**TASK REQUIREMENTS**. Without changing a word, repeat the data, and include no pictures.
[[ DATA FOR THIS EXERCISE open ]]
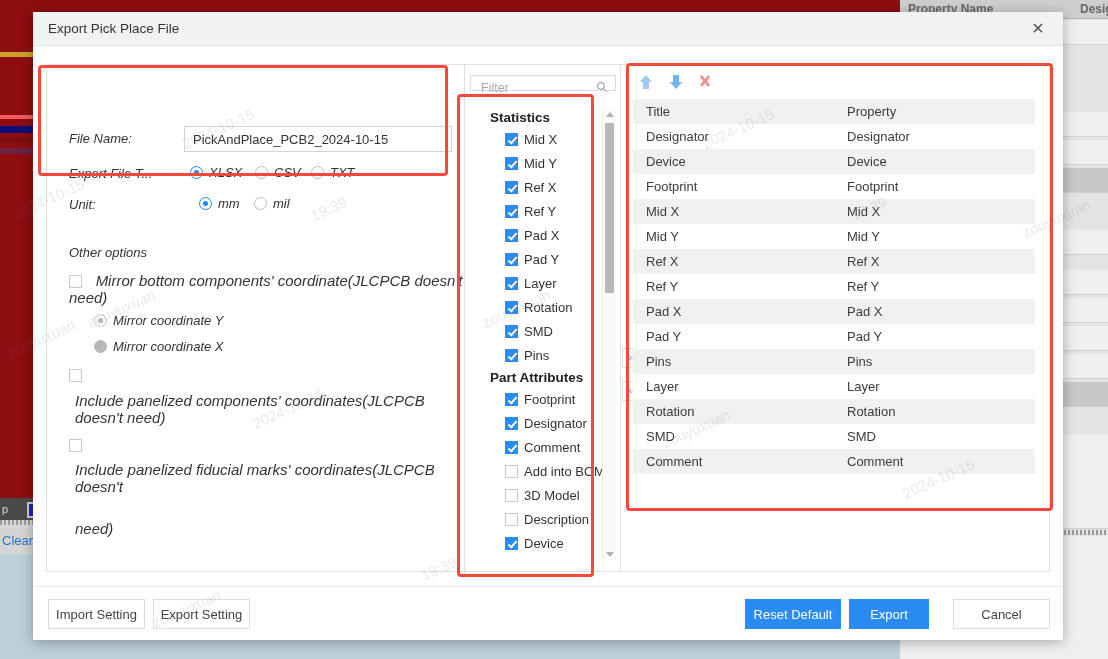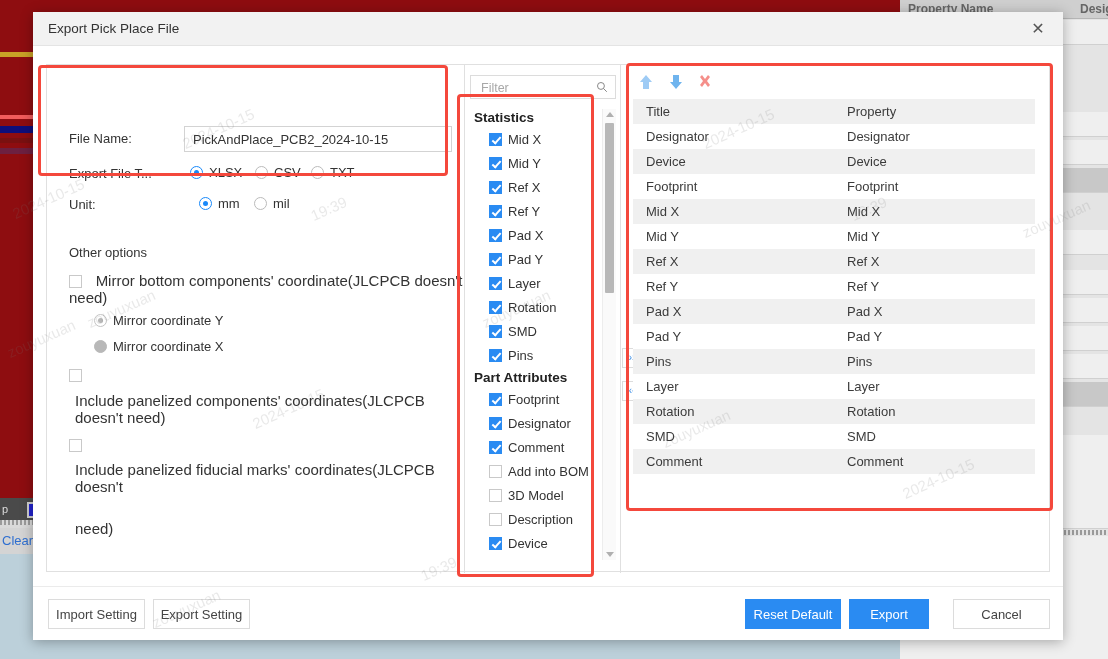--- a/index.html
+++ b/index.html
@@ -198,21 +198,21 @@
     left: 13px; top: 18px;
     width: 1004px; height: 508px;
     border: 1px solid #e0e0e0;
     box-sizing: border-box;
   }
   .vdiv1 { position: absolute; left: 417px; top: 0; width: 1px; height: 508px; background: #e0e0e0; }
   .vdiv2 { position: absolute; left: 573px; top: 0; width: 1px; height: 508px; background: #e0e0e0; }
 
   
   .left-col { position: absolute; left: 0; top: 0; width: 417px; height: 508px; }
-  .row { position: absolute; }
+  .row { position: absolute; font-style: italic; }
   .lbl { color: #333; font-size: 13px; }
   .filename-input {
     position: absolute;
     left: 137px; top: 61px;
     width: 268px; height: 26px;
     border: 1px solid #d3d3d3;
     box-sizing: border-box;
     padding: 0 8px;
     font-family: "Liberation Sans", sans-serif;
     font-size: 13px;
@@ -272,21 +272,21 @@
     transform: rotate(42deg);
   }
 
   .opt-text { font-size: 15px; color: #333; }
 
   
   .mid-col { position: absolute; left: 418px; top: 0; width: 155px; height: 508px; }
   .filter-box {
     position: absolute;
     left: 5px; top: 10px;
-    width: 146px; height: 24px;
+    width: 146px; height: 16px;
     border: 1px solid #dcdcdc;
     box-sizing: border-box;
     background: #fff;
     padding-left: 32px;
   }
   .filter-input {
     position: absolute;
     left: 8px; top: 0;
     width: 108px; height: 22px;
     border: 0; outline: none;
@@ -297,21 +297,21 @@
   }
   .filter-input::placeholder { color: #a8a8a8; }
   .search-ic {
     position: absolute;
     right: 7px; top: 5px;
     width: 12px; height: 12px;
   }
 
   .attr-list {
     position: absolute;
-    left: 5px; top: 44px;
+    left: 21px; top: 44px;
     width: 146px; height: 450px;
     overflow: hidden;
   }
   .grp-title {
     font-weight: bold;
     font-size: 13.5px;
     color: #222;
     margin: 1px 0 3px 4px;
   }
   .attr-item {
[[ DATA FOR THIS EXERCISE closed ]]
**RESULT OF THE TASK**.
--- a/index.html
+++ b/index.html
@@ -198,21 +198,21 @@
     left: 13px; top: 18px;
     width: 1004px; height: 508px;
     border: 1px solid #e0e0e0;
     box-sizing: border-box;
   }
   .vdiv1 { position: absolute; left: 417px; top: 0; width: 1px; height: 508px; background: #e0e0e0; }
   .vdiv2 { position: absolute; left: 573px; top: 0; width: 1px; height: 508px; background: #e0e0e0; }
 
   
   .left-col { position: absolute; left: 0; top: 0; width: 417px; height: 508px; }
-  .row { position: absolute; }
+  .row { position: absolute; font-style: italic; }
   .lbl { color: #333; font-size: 13px; }
   .filename-input {
     position: absolute;
     left: 137px; top: 61px;
     width: 268px; height: 26px;
     border: 1px solid #d3d3d3;
     box-sizing: border-box;
     padding: 0 8px;
     font-family: "Liberation Sans", sans-serif;
     font-size: 13px;
@@ -272,21 +272,21 @@
     transform: rotate(42deg);
   }
 
   .opt-text { font-size: 15px; color: #333; }
 
   
   .mid-col { position: absolute; left: 418px; top: 0; width: 155px; height: 508px; }
   .filter-box {
     position: absolute;
     left: 5px; top: 10px;
-    width: 146px; height: 24px;
+    width: 146px; height: 16px;
     border: 1px solid #dcdcdc;
     box-sizing: border-box;
     background: #fff;
     padding-left: 32px;
   }
   .filter-input {
     position: absolute;
     left: 8px; top: 0;
     width: 108px; height: 22px;
     border: 0; outline: none;
@@ -297,21 +297,21 @@
   }
   .filter-input::placeholder { color: #a8a8a8; }
   .search-ic {
     position: absolute;
     right: 7px; top: 5px;
     width: 12px; height: 12px;
   }
 
   .attr-list {
     position: absolute;
-    left: 5px; top: 44px;
+    left: 21px; top: 44px;
     width: 146px; height: 450px;
     overflow: hidden;
   }
   .grp-title {
     font-weight: bold;
     font-size: 13.5px;
     color: #222;
     margin: 1px 0 3px 4px;
   }
   .attr-item {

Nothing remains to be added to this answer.